In broad terms, coastal waters were primarily full of decomposing plant materials 100 years ago, which suggests that the coastal ocean of that era released carbon dioxide to the atmosphere.
With the human activity associated with industrialization, however, came the burning of fossil fuels for manufacturing and transportation, putting more carbon dioxide into the air and creating an increased pressure of this gas on some regions of the earth’s surface– including coastal areas. Following World War II, manufacturers also began producing vast quantities of agricultural fertilizers containing nitrogen and phosphorous – and about 95 percent of these nutrients run off into rivers and are flushed into coastal waters. There, these elements stimulate microscopic plant production, which draws carbon dioxide into the water to aid in plant growth.

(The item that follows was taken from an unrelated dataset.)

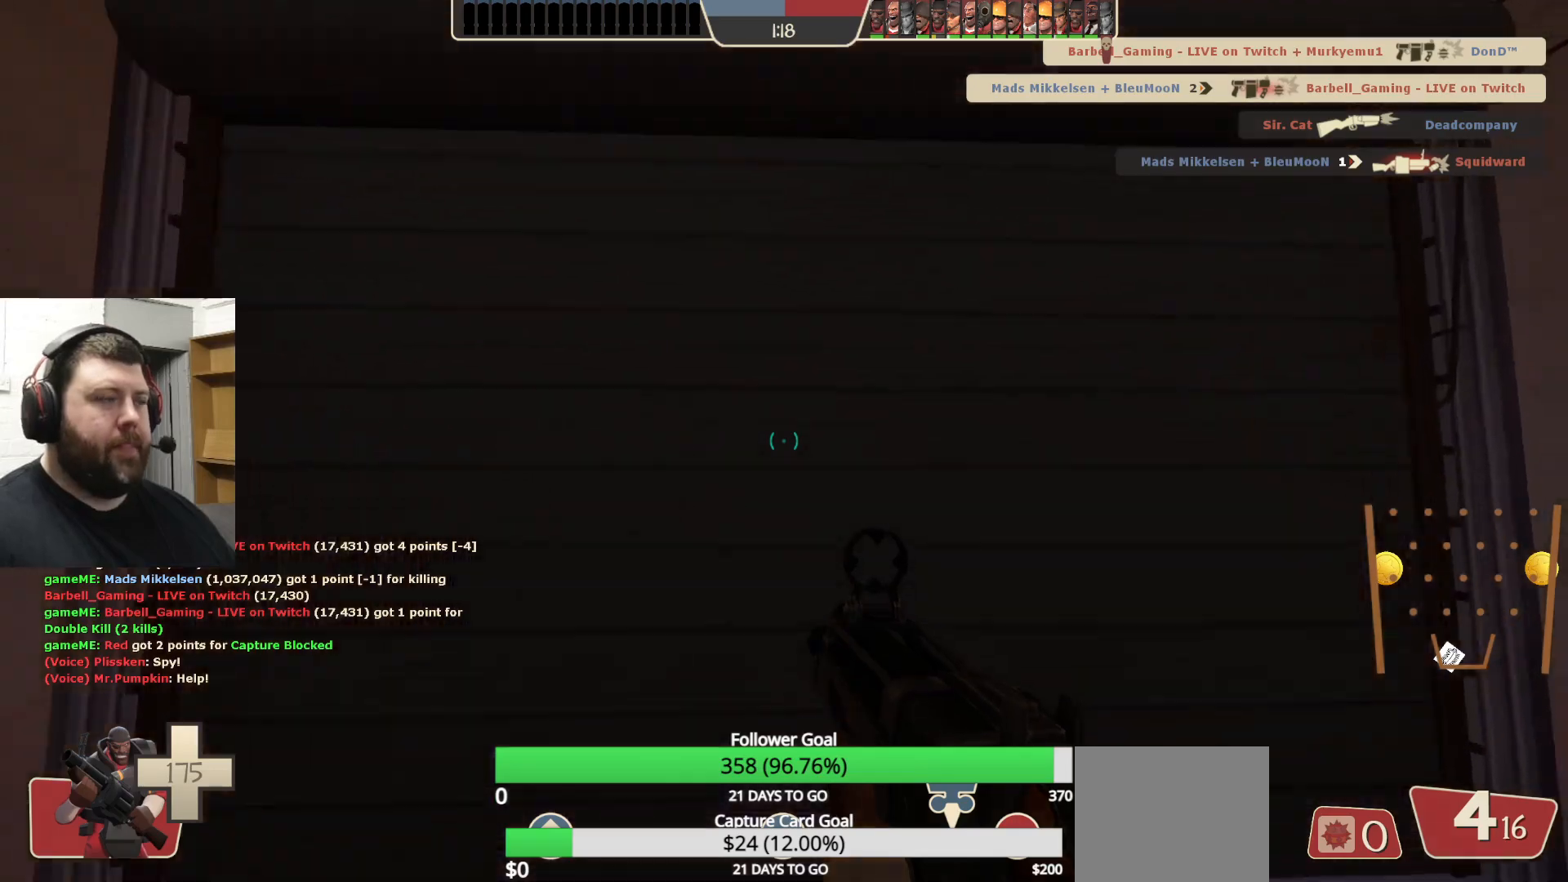
{"buttons": [], "left_stick": "up-left", "right_stick": "right", "events": [[50, "left_stick", "up-left"], [133, "right_stick", "center"], [350, "right_stick", "right"]]}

“The evidence suggests that human activities in coastal zones will continue to have an important impact on global carbon cycling,” Bauer said. “It’s a tricky area of study, but omitting the coastal ocean from the overall carbon budget leaves a gap in projections for future atmospheric CO2 levels.”
This work was supported in part by the National Science Foundation’s Chemical and Biological Oceanography, Integrated Carbon Cycle Research, Arctic Natural Sciences, Long-Term Ecological Research, and Ecosystem Ecology programs; NASA’s Interdisciplinary Research in Earth Science program; the National Oceanic and Atmospheric Administration; Georgia Sea Grant; the European Union’s Seventh Framework Program project GEOCARBON; and the government of the Brussels-Capital Region.
Co-authors of the paper include Wei-Jun Cai of the University of Delaware; Peter Raymond of Yale University; Thomas Bianchi of the University of Florida; Charles Hopkinson of the University of Georgia; and Pierre Regnier of the Université Libre de Bruxelles in Belgium.